Hyper One Day, Calm the Next: Changes in ADHD

A diagnosis of attention-deficit hyperactivity disorder may vanish over time

Attention deficit hyperactivity disorder (ADHD) is a chronic condition, and if left untreated, it can set a child up for a lifetime of difficulties in learning and forming relationships. At least that is the assumption that has guided the popular approach to treating ADHD for decades. But new research suggests that ADHD might be much less persistent than previously thought.

A team led by Prudence Fisher and J. Blake Turner, both at Columbia University and the New York State Psychiatric Institute, reviewed the records of nearly 1,500 children from four studies that had used a standard diagnostic interview to screen for ADHD. They found that a majority of children who qualified for an initial diagnosis had lost their diagnosis by two years later.

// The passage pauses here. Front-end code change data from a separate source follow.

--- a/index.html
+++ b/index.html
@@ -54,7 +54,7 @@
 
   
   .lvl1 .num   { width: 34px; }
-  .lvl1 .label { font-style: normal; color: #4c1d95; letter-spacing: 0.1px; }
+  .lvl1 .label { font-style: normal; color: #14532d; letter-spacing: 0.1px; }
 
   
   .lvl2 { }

ADHD has three subtypes: hyperactive, inattentive and both combined. More than half the children with the hyperactive and inattentive subtypes of the disorder had reverted to no ADHD at a two-year follow-up interview. Although the combined subtype was more persistent, between 18 and 35 percent of children in that group had also lost their diagnosis by the follow-up. Kids with many symptoms and significant impairment were just as likely to lose their diagnoses as children with milder forms of the disorder. Nor were the losses attributed to successful treatment.

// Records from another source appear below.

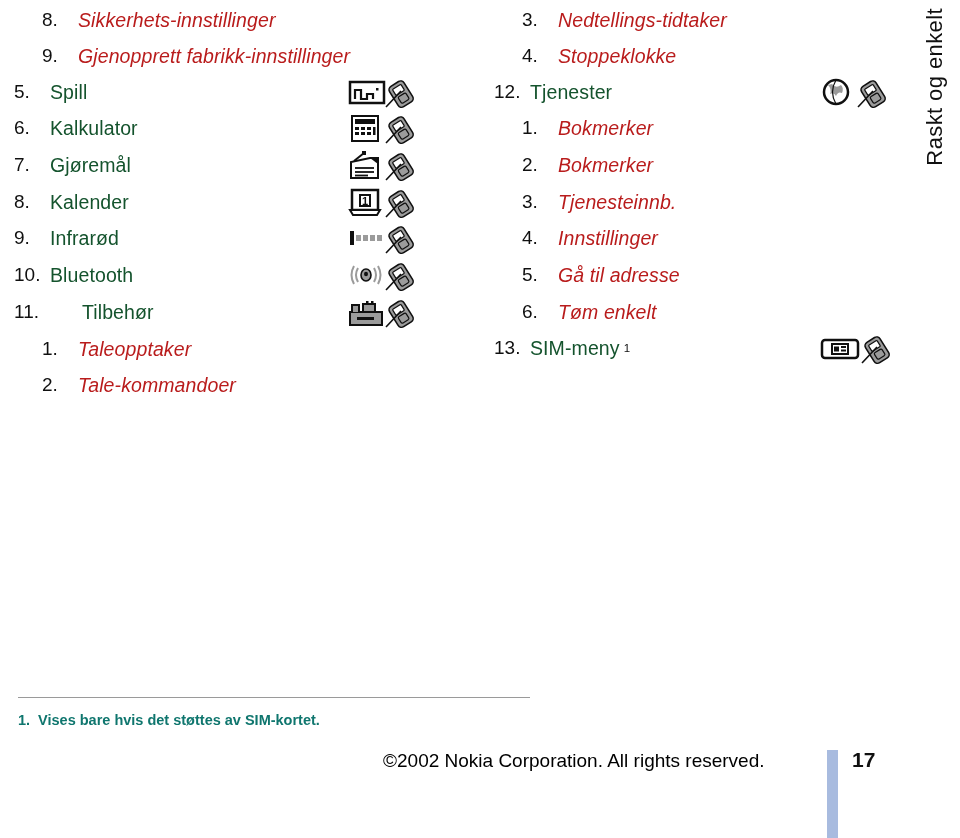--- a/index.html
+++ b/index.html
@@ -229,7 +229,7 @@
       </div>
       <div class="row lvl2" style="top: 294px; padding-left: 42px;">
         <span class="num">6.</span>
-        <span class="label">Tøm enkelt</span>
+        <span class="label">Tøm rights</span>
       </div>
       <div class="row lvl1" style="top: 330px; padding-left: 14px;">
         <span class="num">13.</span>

To Turner, the findings suggest that the current definition of ADHD would benefit from greater speci­ficity. If a disorder is, by definition, long-lasting, “then we are over­diagnosing ADHD,” Turner says. He and Fisher are advisers to the ongoing revision of the Diagnostic and Statistical Manual of Mental Disorders (DSM), the handbook of guidelines for diagnosing psychiatric disorders. Turner recommends a cautious ap­proach to labeling and medicating kids whose behaviors, though irritating to many adults, are likely to be transient.

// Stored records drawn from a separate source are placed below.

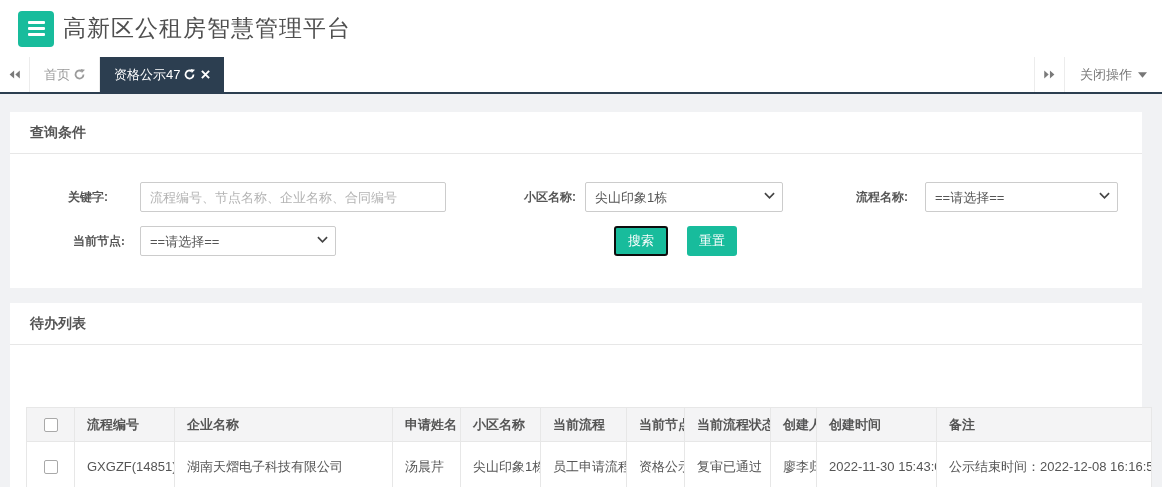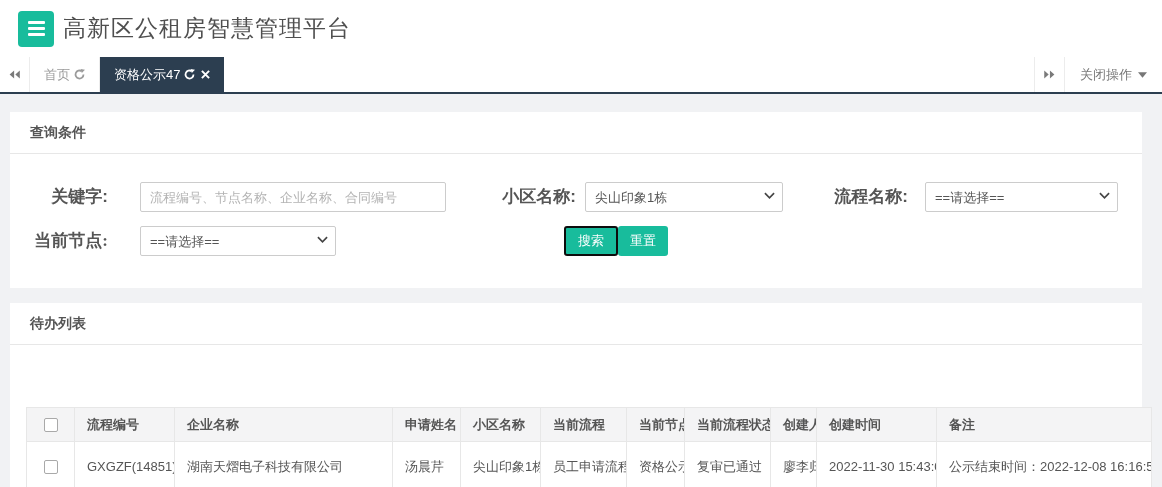--- a/index.html
+++ b/index.html
@@ -60,7 +60,7 @@
   .query-form { position: relative; height: 134px; }
   .f-label {
     position: absolute; width: 98px; text-align: right; font-weight: bold;
-    color: #555; line-height: 30px; font-size: 17px; white-space: nowrap;
+    color: #555; line-height: 30px; font-size: 12px; white-space: nowrap;
   }
   .f-ctrl { position: absolute; height: 22px; }
   input.text-input {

Joel Nigg, a professor of psychiatry at the Oregon Health and Science University who was not involved with the study, says that the finding reflects our evolving understanding of ADHD. Fifty years ago experts believed that most children “grew out of it.” In the 1970s and 1980s new studies ap­peared to show that ADHD is lifelong. The truth might lie so­mewhere in between. “The corrective here,” Nigg says, “may be that it’s chronic sometimes, a fluctuating condition in other cases, and it may be that some kids get better.”